Even if the organizers give you a hashtag you should follow the stream to check if there is no interference with other Twitter conversations. For example, the Northwest Fisheries Science Center “Monster Seminar JAM” was happening the same day as the #MonsterJam concert in Boston, so I switched hashtag mid-talk. Don’t be afraid to switch hashtags during the talk, but communicate this change as clearly as possible to the Twitter audience.

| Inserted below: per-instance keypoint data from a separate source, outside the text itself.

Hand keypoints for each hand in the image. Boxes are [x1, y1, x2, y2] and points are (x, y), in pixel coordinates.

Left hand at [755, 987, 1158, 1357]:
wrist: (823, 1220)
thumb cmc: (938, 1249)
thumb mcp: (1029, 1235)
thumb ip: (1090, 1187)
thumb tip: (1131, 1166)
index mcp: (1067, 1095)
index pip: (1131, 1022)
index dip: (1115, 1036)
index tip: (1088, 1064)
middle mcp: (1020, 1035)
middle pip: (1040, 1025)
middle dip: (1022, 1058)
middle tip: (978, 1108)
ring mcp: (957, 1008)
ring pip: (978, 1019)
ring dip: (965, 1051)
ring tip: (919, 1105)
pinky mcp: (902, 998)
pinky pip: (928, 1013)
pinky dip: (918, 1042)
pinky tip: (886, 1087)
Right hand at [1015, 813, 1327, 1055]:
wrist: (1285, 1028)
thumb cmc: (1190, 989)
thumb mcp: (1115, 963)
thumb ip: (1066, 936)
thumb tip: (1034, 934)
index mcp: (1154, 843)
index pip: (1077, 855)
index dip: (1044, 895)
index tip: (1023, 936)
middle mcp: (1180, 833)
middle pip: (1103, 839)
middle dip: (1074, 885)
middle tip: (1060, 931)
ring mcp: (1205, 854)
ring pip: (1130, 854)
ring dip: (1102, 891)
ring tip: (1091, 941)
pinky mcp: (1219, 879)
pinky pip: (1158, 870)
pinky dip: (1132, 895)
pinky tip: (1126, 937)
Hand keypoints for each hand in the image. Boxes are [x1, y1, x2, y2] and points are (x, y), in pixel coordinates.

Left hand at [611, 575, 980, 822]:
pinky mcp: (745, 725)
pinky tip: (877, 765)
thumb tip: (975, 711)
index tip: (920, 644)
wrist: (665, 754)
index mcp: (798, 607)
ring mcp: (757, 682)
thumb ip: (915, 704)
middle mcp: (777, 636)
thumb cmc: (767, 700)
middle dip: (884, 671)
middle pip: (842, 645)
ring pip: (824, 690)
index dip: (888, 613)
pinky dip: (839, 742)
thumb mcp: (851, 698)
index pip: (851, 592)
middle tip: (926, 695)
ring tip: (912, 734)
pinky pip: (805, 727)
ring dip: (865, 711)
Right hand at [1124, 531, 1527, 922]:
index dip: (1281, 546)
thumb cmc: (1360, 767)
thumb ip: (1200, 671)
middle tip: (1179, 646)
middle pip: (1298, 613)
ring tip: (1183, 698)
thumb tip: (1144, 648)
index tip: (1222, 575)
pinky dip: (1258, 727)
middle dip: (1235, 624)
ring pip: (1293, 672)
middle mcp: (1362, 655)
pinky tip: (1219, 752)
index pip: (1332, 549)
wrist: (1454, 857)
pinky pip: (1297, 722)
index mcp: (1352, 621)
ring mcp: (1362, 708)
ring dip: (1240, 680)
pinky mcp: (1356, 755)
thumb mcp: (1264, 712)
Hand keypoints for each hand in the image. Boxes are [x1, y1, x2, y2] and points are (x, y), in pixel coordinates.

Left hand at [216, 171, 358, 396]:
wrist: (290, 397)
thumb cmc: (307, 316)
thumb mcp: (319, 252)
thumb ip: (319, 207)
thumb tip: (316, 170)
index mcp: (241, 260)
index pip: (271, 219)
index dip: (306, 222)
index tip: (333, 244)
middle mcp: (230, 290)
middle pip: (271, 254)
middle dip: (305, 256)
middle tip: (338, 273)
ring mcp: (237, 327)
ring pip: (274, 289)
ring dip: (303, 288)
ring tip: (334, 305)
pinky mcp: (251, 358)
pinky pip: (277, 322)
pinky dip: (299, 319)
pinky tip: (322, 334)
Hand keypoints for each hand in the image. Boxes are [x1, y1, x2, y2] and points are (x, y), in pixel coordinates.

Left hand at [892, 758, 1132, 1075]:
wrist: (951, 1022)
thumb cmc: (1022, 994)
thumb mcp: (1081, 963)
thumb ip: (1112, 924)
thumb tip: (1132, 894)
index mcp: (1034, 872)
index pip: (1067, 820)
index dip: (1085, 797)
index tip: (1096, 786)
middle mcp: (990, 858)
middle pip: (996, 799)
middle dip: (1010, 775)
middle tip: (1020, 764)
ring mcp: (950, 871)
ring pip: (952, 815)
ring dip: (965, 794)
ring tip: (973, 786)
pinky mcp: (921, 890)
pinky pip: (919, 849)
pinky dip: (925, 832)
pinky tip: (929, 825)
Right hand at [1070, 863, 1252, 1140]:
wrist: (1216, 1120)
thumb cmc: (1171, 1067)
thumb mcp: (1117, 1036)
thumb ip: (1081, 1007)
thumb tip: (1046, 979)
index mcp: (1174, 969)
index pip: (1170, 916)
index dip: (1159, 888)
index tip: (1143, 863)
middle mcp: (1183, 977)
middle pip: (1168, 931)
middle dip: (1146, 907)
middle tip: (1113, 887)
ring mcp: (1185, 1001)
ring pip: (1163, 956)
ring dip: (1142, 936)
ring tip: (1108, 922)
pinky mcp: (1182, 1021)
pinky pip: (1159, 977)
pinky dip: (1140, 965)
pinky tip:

Live-tweeting is simple: set the stage and introduce the subject and the hashtag with the first tweet. Add the Twitter handlers of the speaker and organizers if they have one. Pay attention to the talk, check the Twitter stream periodically. Use quotation marks if you are quoting directly, and make sure to let people know when the talk is over.

Why is important to collect the tweets afterwards?

We live in an era of short attention span, it is hard to get pass the headline and to get complex knowledge. We give the first engagement in Tweeter a place for growth by building a timeline or topic list with more information to click. The fast-moving Twitter feed is replaced by a place where you can take your time, gain perspective, and review contrasting opinions. Make sure you add context and explanations, and links for the original data and figures, if possible.

I use Storify as a tool to curate content of talks and to add some useful links. The software is quite intuitive and the results look professional. If you are curious you can view the story “Kobilka: Structural insights into the dynamic process of G protein-coupled receptor activation.” on Storify.

I hope you consider to start live-tweeting the next public talk you attend. If you do it, have fun!